Bounding box prediction data:
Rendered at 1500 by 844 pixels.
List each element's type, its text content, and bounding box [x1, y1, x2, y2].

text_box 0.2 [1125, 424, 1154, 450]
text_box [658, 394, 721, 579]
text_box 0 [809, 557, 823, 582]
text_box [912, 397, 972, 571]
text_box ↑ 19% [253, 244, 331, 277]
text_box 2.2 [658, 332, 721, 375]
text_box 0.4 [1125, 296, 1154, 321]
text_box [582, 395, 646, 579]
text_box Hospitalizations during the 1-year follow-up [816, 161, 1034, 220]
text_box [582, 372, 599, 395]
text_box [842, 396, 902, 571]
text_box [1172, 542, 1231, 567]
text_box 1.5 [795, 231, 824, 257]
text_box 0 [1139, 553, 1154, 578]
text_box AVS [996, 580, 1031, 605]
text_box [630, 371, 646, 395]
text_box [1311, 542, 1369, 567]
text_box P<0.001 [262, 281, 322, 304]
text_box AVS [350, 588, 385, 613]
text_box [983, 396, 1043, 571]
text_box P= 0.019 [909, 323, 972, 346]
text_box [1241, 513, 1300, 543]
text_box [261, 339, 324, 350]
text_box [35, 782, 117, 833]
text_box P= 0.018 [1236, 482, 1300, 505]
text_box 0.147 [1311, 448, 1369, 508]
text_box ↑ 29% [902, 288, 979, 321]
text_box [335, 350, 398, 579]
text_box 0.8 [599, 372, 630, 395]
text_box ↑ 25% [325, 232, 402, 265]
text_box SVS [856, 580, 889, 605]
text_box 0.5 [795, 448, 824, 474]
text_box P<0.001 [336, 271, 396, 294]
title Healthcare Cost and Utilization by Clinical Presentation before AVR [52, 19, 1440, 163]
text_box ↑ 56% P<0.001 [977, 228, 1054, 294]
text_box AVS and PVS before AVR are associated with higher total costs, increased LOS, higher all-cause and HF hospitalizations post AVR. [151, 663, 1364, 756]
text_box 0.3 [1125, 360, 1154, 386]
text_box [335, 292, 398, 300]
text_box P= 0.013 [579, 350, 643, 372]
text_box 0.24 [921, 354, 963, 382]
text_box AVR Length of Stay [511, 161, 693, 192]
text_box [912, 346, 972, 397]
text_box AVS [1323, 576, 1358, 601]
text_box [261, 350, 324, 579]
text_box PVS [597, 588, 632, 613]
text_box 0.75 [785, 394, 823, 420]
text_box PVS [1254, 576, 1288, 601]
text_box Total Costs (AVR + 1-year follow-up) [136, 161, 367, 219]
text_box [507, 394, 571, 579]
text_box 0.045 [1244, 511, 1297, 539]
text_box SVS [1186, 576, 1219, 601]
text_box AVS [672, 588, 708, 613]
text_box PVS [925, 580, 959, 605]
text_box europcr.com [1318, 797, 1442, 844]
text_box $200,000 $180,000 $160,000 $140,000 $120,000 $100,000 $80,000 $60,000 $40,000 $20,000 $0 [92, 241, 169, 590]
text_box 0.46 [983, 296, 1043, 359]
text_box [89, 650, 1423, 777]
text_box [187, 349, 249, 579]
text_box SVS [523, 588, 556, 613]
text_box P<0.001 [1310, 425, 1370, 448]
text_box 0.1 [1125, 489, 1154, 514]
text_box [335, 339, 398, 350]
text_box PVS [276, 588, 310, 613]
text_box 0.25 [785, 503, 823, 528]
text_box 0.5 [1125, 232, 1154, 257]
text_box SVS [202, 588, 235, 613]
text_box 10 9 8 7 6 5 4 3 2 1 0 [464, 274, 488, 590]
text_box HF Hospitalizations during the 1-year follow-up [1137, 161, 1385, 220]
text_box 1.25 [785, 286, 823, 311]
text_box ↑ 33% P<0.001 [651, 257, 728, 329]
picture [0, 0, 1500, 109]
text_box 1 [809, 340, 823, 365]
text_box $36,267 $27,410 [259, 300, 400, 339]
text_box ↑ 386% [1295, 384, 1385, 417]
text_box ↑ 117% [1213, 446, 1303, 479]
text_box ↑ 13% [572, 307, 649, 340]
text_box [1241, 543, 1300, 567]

■ Your objective: Give the number of lines in the entries above that contain the word "before", with no accompanying text.

■ Answer to the exercise: 2